Когда ужин был закончен и из углов комнаты на нас поползли зимние сумерки, мы собрались вокруг жаровни, совсем близко к ней, потому что облака разошлись и к вечеру под зеленым, как лед, небом стало холодать; и плотно закутались в плащи, зарывшись ногами в устилающий пол камыш, на котором, растянувшись, лежали собаки. От огня исходил сладкий аромат яблоневых поленьев и узловатых веток боярышника, которые лежали на рдеющих углях; позолоченный слабым мерцанием пламени дым — боярышник горит чисто, маленькими огненными язычками, похожими на махровые цветочные лепестки, — ветвясь, поднимался к почерневшему, похожему на колокол зеву дымохода, и горящее дерево отдавало назад тепло солнца, накопленное в течение десятков лет.
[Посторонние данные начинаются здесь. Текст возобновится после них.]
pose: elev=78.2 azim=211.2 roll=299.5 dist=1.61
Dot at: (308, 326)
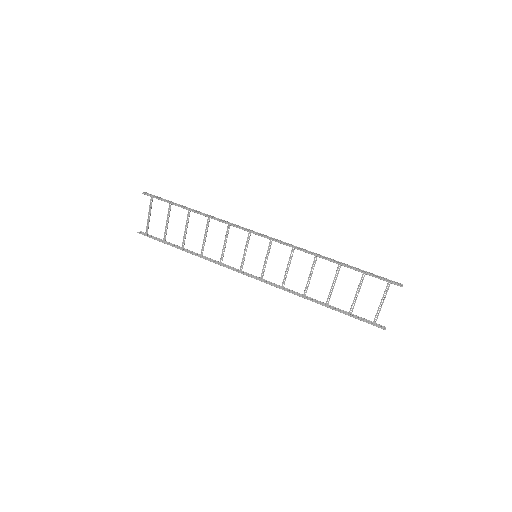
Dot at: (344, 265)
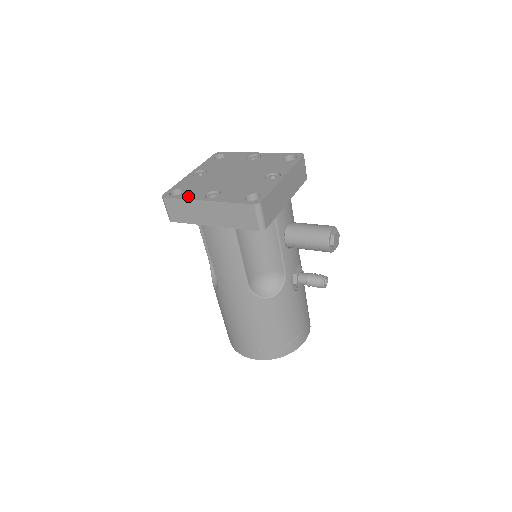
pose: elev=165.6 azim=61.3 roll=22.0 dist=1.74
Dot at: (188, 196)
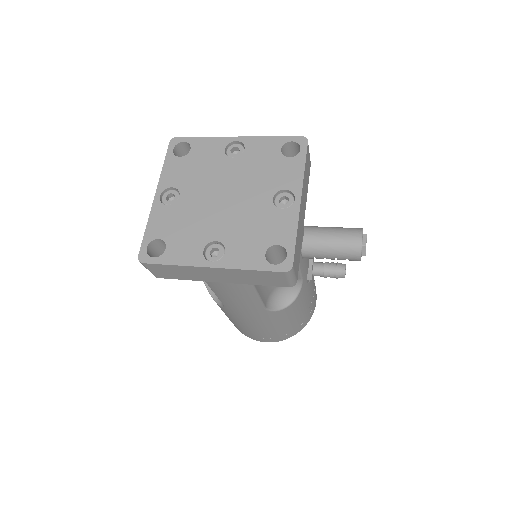
Dot at: (179, 258)
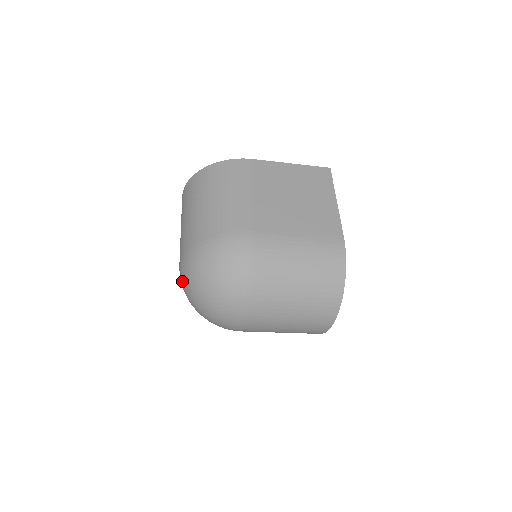
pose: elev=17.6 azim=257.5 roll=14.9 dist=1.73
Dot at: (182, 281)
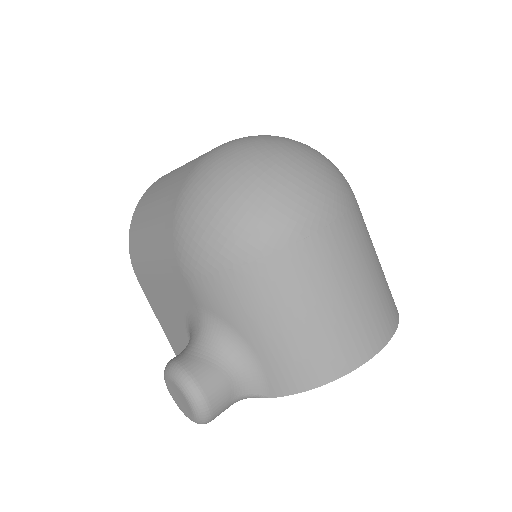
Dot at: (243, 139)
Мы не стали зажигать масляный светильник, и пламя жаровни, подсвечивая снизу наши лица, отбрасывало от скул, челюстей, надбровий странные, уходящие вверх тени. Амброзий сидел, наклонившись вперед и расслабленно свесив руки поперек колен, как делал всегда, когда чувствовал себя очень усталым, и его лицо в восходящем сиянии пламени было костяным лицом черепа с золотым венцом королевского достоинства над провалившимися глазницами. Аквила, с его большим крючковатым носом, выглядел в точности как старый, отживший свой век сокол. Он долго оправлялся от раны в груди, и хотя она наконец затянулась, он уже больше не годился для активной службы; потому-то Амброзий и назначил его капитаном своей охраны. Но еще худшей раной для него было то, что предыдущим летом он потерял жену — маленькое, загорелое, порывистое существо, питавшее слабость к ярким, как у дятла, краскам; но я думаю, что Аквиле она не казалась такой.
Немного погодя Амброзий очнулся от своих мыслей и обвел нас с Аквилой удовлетворенным взглядом; его лицо дышало глубоким покоем и безмятежностью. Неподалеку стояла на табурете деревянная миска с яблоками, и среди них лежала пара горстей сладких каштанов, сорванных на наружном дворе. Амброзий протянул руку и, взяв один глянцевитый коричневый плод, начал поворачивать его в пальцах с той медлительностью прикосновения, которая означает воспоминания.
— Константин, мой отец, привез меня сюда на первую охоту той зимой, после которой он… умер, — сказал он наконец. — Уту он брал с собой уже в течение трех лет, но это была первая зима, когда и меня сочли достаточно взрослым. Мне было девять, и я был мужчиной среди мужчин… По вечерам мы с Утой жарили каштаны; но в те дни мы все еще жили в атриуме, и это можно было делать на раскаленных камнях очага, — он усмехнулся — сокрушенно, как будто над своей собственной глупостью. — Наверное, в жаровне нельзя жарить каштаны.